*** Data to examine Section Begins ***

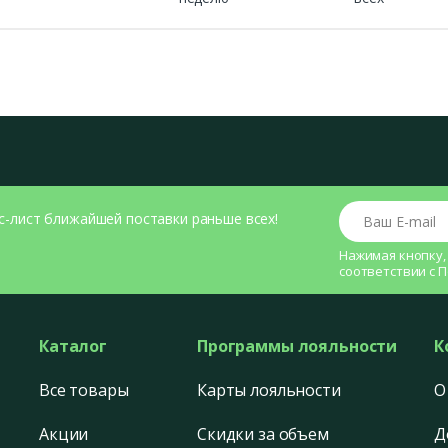
Ваш E-mail
с-лист ближайшей поставки раньше всех!
Нажимая кнопку,
соответствии с
П
Каталог
Программы лояльности
К
Все товары
Карты лояльности
О
Акции
Скидки за объем
Д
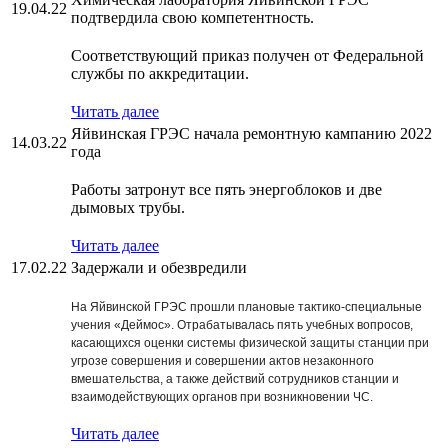
19.04.22
подтвердила свою компетентность.
Соответствующий приказ получен от Федеральной
службы по аккредитации.
Читать далее
Яйвинская ГРЭС начала ремонтную кампанию 2022
14.03.22
года
Работы затронут все пять энергоблоков и две
дымовых трубы.
Читать далее
17.02.22
Задержали и обезвредили
На Яйвинской ГРЭС прошли плановые тактико-специальные
учения «Деймос». Отрабатывалась пять учебных вопросов,
касающихся оценки системы физической защиты станции при
угрозе совершения и совершении актов незаконного
вмешательства, а также действий сотрудников станции и
взаимодействующих органов при возникновении ЧС.
Читать далее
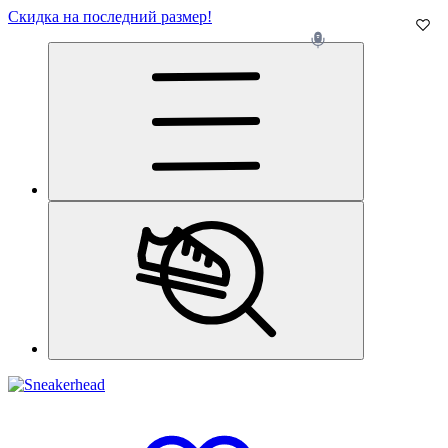
Скидка на последний размер!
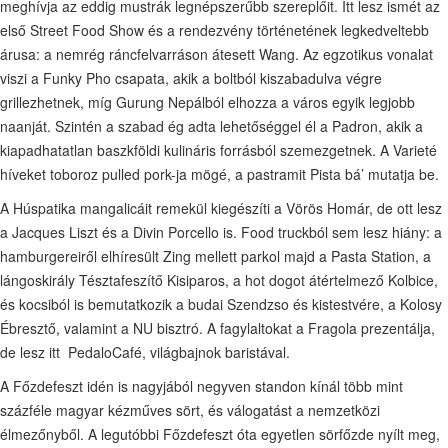
meghívja az eddig mustrák legnépszerűbb szereplőit. Itt lesz ismét az
első Street Food Show és a rendezvény történetének legkedveltebb
árusa: a nemrég ráncfelvarráson átesett Wang. Az egzotikus vonalat
viszi a Funky Pho csapata, akik a boltból kiszabadulva végre
grillezhetnek, míg Gurung Nepálból elhozza a város egyik legjobb
naanját. Szintén a szabad ég adta lehetőséggel él a Padron, akik a
kiapadhatatlan baszkföldi kulináris forrásból szemezgetnek. A Varieté
híveket toboroz pulled pork-ja mögé, a pastramit Pista bá’ mutatja be.
A Húspatika mangalicáit remekül kiegészíti a Vörös Homár, de ott lesz
a Jacques Liszt és a Divin Porcello is. Food truckból sem lesz hiány: a
hamburgereiről elhíresült Zing mellett parkol majd a Pasta Station, a
lángoskirály Tésztafeszítő Kisiparos, a hot dogot átértelmező Kolbice,
és kocsiból is bemutatkozik a budai Szendzso és kistestvére, a Kolosy
Ébresztő, valamint a NU bisztró. A fagylaltokat a Fragola prezentálja,
de lesz itt PedaloCafé, világbajnok baristával.
A Főzdefeszt idén is nagyjából negyven standon kínál több mint
százféle magyar kézműves sört, és válogatást a nemzetközi
élmezőnyből. A legutóbbi Főzdefeszt óta egyetlen sörfőzde nyílt meg,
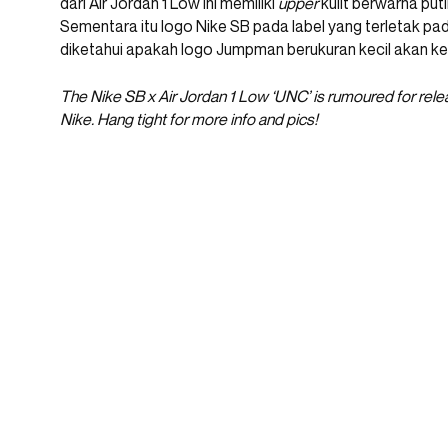
dari Air Jordan 1 Low ini memiliki
upper
kulit berwarna pu
Sementara itu logo Nike SB pada label yang terletak pa
diketahui apakah logo Jumpman berukuran kecil akan ke
The Nike SB x Air Jordan 1 Low ‘UNC’ is rumoured for rel
Nike. Hang tight for more info and pics!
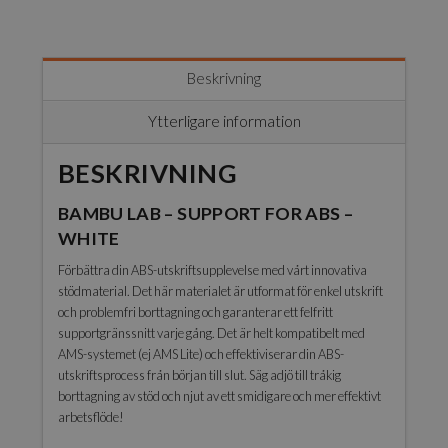
-
Support
for
ABS-
Beskrivning
White
-
Ytterligare information
0,5
kg
BESKRIVNING
/
1.75
BAMBU LAB – SUPPORT FOR ABS –
mm
mängd
WHITE
Förbättra din ABS-utskriftsupplevelse med vårt innovativa
stödmaterial. Det här materialet är utformat för enkel utskrift
och problemfri borttagning och garanterar ett felfritt
supportgränssnitt varje gång. Det är helt kompatibelt med
AMS-systemet (ej AMS Lite) och effektiviserar din ABS-
utskriftsprocess från början till slut. Säg adjö till tråkig
borttagning av stöd och njut av ett smidigare och mer effektivt
arbetsflöde!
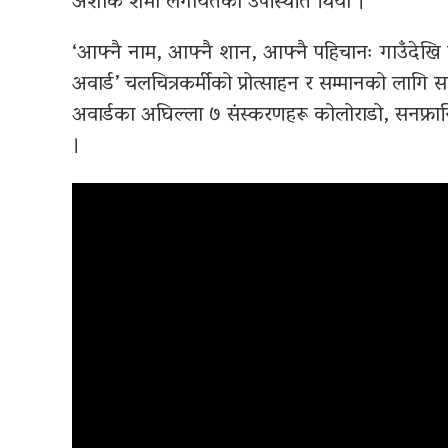
अशोक शर्मा लगायतको उपस्थिति थियो ।
‘आफ्नै नाम, आफ्नै शान, आफ्नै पहिचानः गाउँदेखि व
अवार्ड’ चलचित्रकर्मीको प्रोत्साहन र सम्मानको ला
अवार्डका अघिल्ला ७ संस्करणहरू कोलोराडो, सनफ्रान्
।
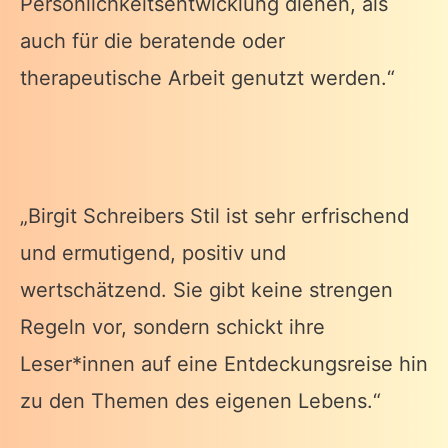
Persönlichkeitsentwicklung dienen, als
auch für die beratende oder
therapeutische Arbeit genutzt werden.“
„Birgit Schreibers Stil ist sehr erfrischend
und ermutigend, positiv und
wertschätzend. Sie gibt keine strengen
Regeln vor, sondern schickt ihre
Leser*innen auf eine Entdeckungsreise hin
zu den Themen des eigenen Lebens.“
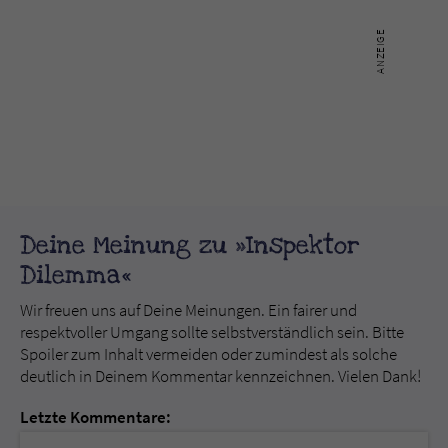
Deine Meinung zu »Inspektor
Dilemma«
Wir freuen uns auf Deine Meinungen. Ein fairer und
respektvoller Umgang sollte selbstverständlich sein. Bitte
Spoiler zum Inhalt vermeiden oder zumindest als solche
deutlich in Deinem Kommentar kennzeichnen. Vielen Dank!
Letzte Kommentare:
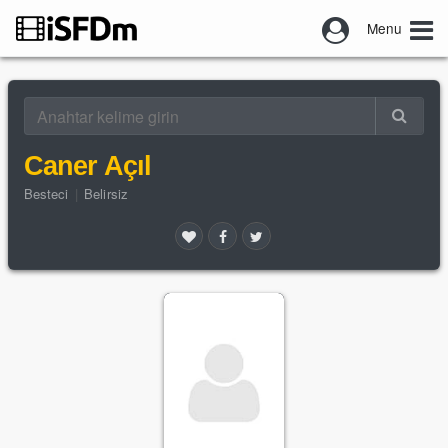
Menu
Caner Açıl
Besteci
|
Belirsiz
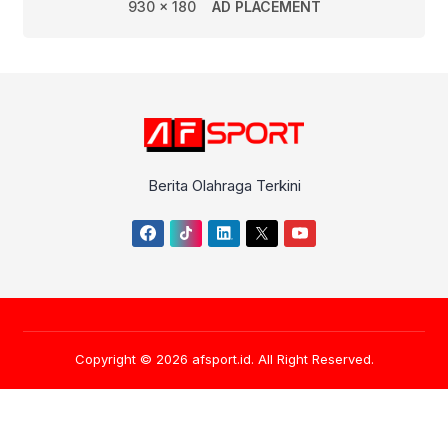
930 x 180
AD PLACEMENT
Berita Olahraga Terkini
Copyright © 2026
afsport.id
. All Right Reserved.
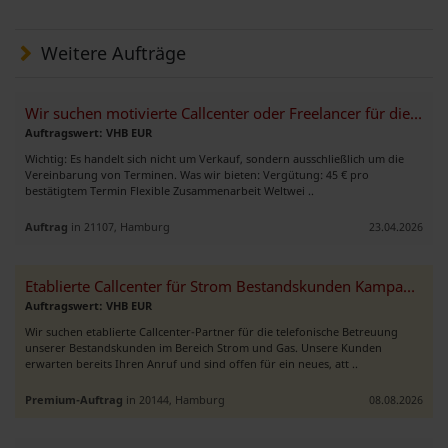
Weitere Aufträge
Wir suchen motivierte Callcenter oder Freelancer für die B2B-Terminie
Auftragswert: VHB EUR
Wichtig: Es handelt sich nicht um Verkauf, sondern ausschließlich um die
Vereinbarung von Terminen. Was wir bieten: Vergütung: 45 € pro
bestätigtem Termin Flexible Zusammenarbeit Weltwei ..
Auftrag
in 21107, Hamburg
23.04.2026
Etablierte Callcenter für Strom Bestandskunden Kampagne gesucht
Auftragswert: VHB EUR
Wir suchen etablierte Callcenter-Partner für die telefonische Betreuung
unserer Bestandskunden im Bereich Strom und Gas. Unsere Kunden
erwarten bereits Ihren Anruf und sind offen für ein neues, att ..
Premium-Auftrag
in 20144, Hamburg
08.08.2026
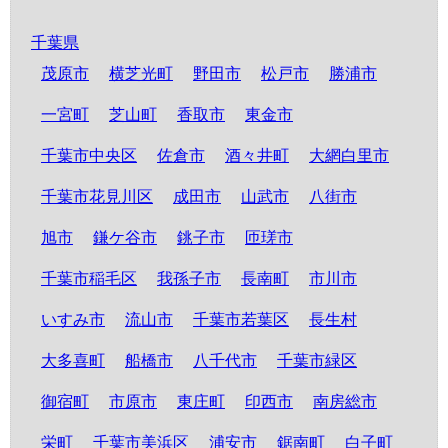
千葉県
茂原市
横芝光町
野田市
松戸市
勝浦市
一宮町
芝山町
香取市
東金市
千葉市中央区
佐倉市
酒々井町
大網白里市
千葉市花見川区
成田市
山武市
八街市
旭市
鎌ケ谷市
銚子市
匝瑳市
千葉市稲毛区
我孫子市
長南町
市川市
いすみ市
流山市
千葉市若葉区
長生村
大多喜町
船橋市
八千代市
千葉市緑区
御宿町
市原市
東庄町
印西市
南房総市
栄町
千葉市美浜区
浦安市
鋸南町
白子町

*** Data to examine Section Ends ***

**What the exercise asks**
Copy every line from the material in which the word "logo" can be found.

**Response to this task**
Sementara itu logo Nike SB pada label yang terletak pa
diketahui apakah logo Jumpman berukuran kecil akan ke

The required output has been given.